• **WHAT IS BEING ASKED**
Write what comes next in the excerpt on D+H's interim financial results, picking up after its final sentence.

• **EXCERPT**
>> START

As the Company has targeted reducing its Debt to EBITDA ratio (with
adjustments as required pursuant to D+H's lending agreements) to below
2.5 times by 2016 from an expected 3.4 times when the acquisition of
HFS closes on or about August 19, 2013, and management believes the
addition of HFS has significantly accelerated its FinTech goal and
market positioning, D+H plans to emphasize organic growth and growth
through partnerships in the near term rather than growth through
acquisition.
D+H's advancements on the FinTech 100, a list of the top financial technology firms in the world (according to
their FinTech revenues) prepared by American Banker, Bank Technology
News and IDC Financial Insights and the Branham300 are a reflection of
D+H's increasing technological capabilities and steps taken to provide
a broad spectrum of financial technology products and services to its
customers including ongoing innovation and growth to better serve the
financial services industry.
For a detailed discussion of the results for the three and six months
ended June 30, 2013 and management's outlook, please see below.
ACCOUNTING PRINCIPLES AND FINANCIAL INFORMATION PRESENTATION
The Company's unaudited condensed interim consolidated financial
statements have been prepared in accordance with IFRS, specifically IAS
34, Interim Financial Reporting, as issued by the International Accounting Standards Board ("IASB").
Results from continuing operations include the performance of acquired
businesses from the respective dates of acquisition and exclude results
from operations classified as discontinued operations.
Effective January 1, 2013, D+H reports its revenues under the following
categories: (i) payment solutions; (ii) lending processing solutions
(previously reported as loan servicing solutions and loan registration
and recovery services) and; (iii) banking technology solutions
(previously reported as lending technology services). For segment
reporting purposes, payment solutions, lending processing solutions and
the banking technology solutions which include banking technology
solutions to the Canadian mortgage market and technology solutions in
the commercial lending, small business lending and leasing areas are
reported as part of the Canadian Segment. The U.S. Segment consists of
banking technology solutions to the U.S. mortgage market, including
results from SaaS POS and LOS as well as Compushare's cloud-based
solutions.
Comparative periods have been conformed to the current period
classification.
All amounts are in Canadian dollars, unless otherwise specified.
DIVESTITURE
On May 10, 2013, D+H closed the previously announced transaction to
divest its non-strategic business processing operations, comprised of
credit card services, contact centre services, benefits and
administration, coupon and rebate services and real estate services.
These operations largely served customers comprised of retailers, real
estate boards and packaged goods companies and provided services that
are not considered part of D+H's strategic business of serving
financial institutions as its long-term strategy.
The results of operations of these components were included as part of
business service solutions and loan servicing solutions in the Canadian
Segment in prior periods. These components and the related transition
services have been classified as discontinued operations for all
periods presented. Refer to note 13 of the unaudited condensed interim
consolidated financial statements for the three and six months ended
June 30, 2013 for further information related to the impact of these
discontinued operations on the financial statements of the Corporation.

>> END

• **STORED ROWS**
>> START

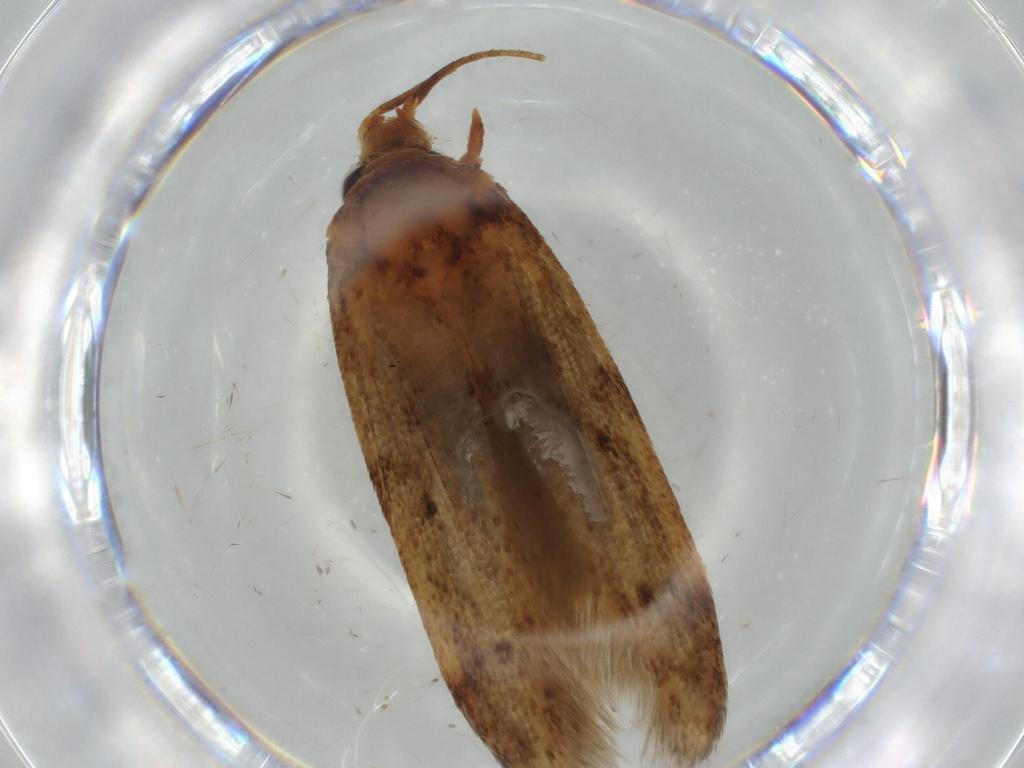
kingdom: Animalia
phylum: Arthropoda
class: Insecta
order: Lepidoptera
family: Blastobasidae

>> END
>> START

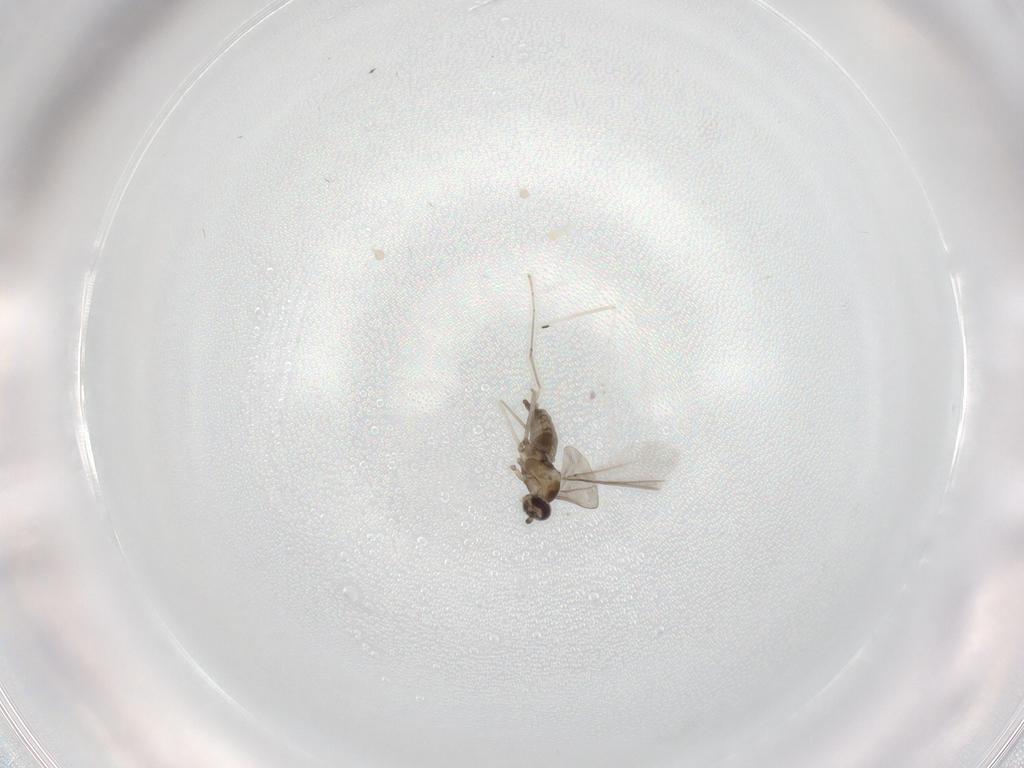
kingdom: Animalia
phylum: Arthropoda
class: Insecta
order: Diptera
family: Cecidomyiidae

>> END
>> START

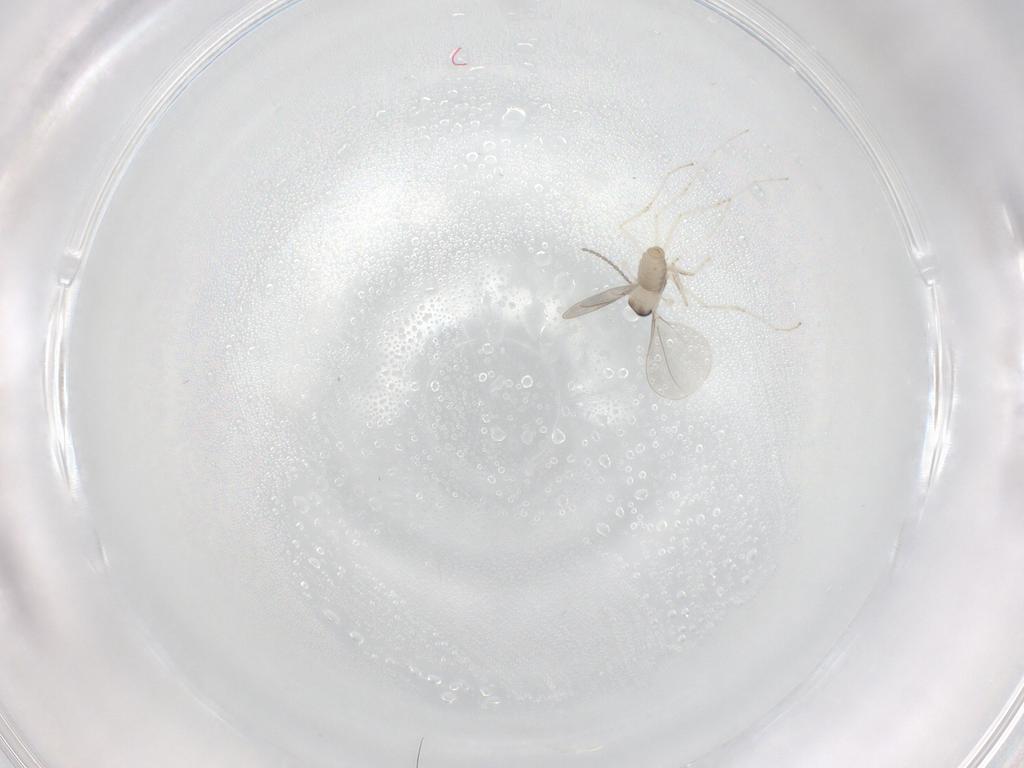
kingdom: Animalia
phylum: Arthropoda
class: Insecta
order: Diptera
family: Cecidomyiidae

>> END

• **RESULT OF THIS TASK**
SUBSEQUENT EVENT
On July 23, 2013, D+H announced that it had entered into an agreement to
indirectly purchase all of the outstanding shares of capital stock of
Harland Financial Solutions, Inc., Harland Financial Solutions
Worldwide Limited and Harland Israel Ltd. (collectively referred to as
"HFS"). HFS is a leading U.S. based provider of strategic financial
technology, including lending and compliance, core banking, and channel
management technology solutions to U.S. banks, credit unions, and
mortgage companies. HFS is headquartered in Lake Mary, Florida and
operates from offices throughout the U.S., as well as Dublin, Ireland,
Trivandrum, India and Tel Aviv, Israel.
The purchase price is approximately US $1.2 billion in cash, subject to
post-closing adjustments. The purchase price and associated
transaction costs will be financed as follows (refer to the Short-Form
Prospectus filed on SEDAR dated August 1, 2013 for further details):
(i) Gross proceeds of approximately $400.2 million from issuance of 18.7
million subscription receipts ("Subscription Receipts"). Each
Subscription Receipt entitles the holder to receive one common share of
the Corporation upon the close of the acquisition, at a price of
$21.40;
(ii) Gross proceeds of $200 million from issuance of 6.00%, 5-year,
extendible convertible unsecured subordinated debentures
("Debentures"). The Debentures are convertible at the holder's option
into the common shares of the Corporation at the conversion price of
$28.90 ("Conversion Price"). The Debentures can be converted anytime
after closing of the acquisition and the earlier of a) September 30,
2018 and b) the last business day immediately preceding the date
specified by the Corporation for redemption of the Debentures.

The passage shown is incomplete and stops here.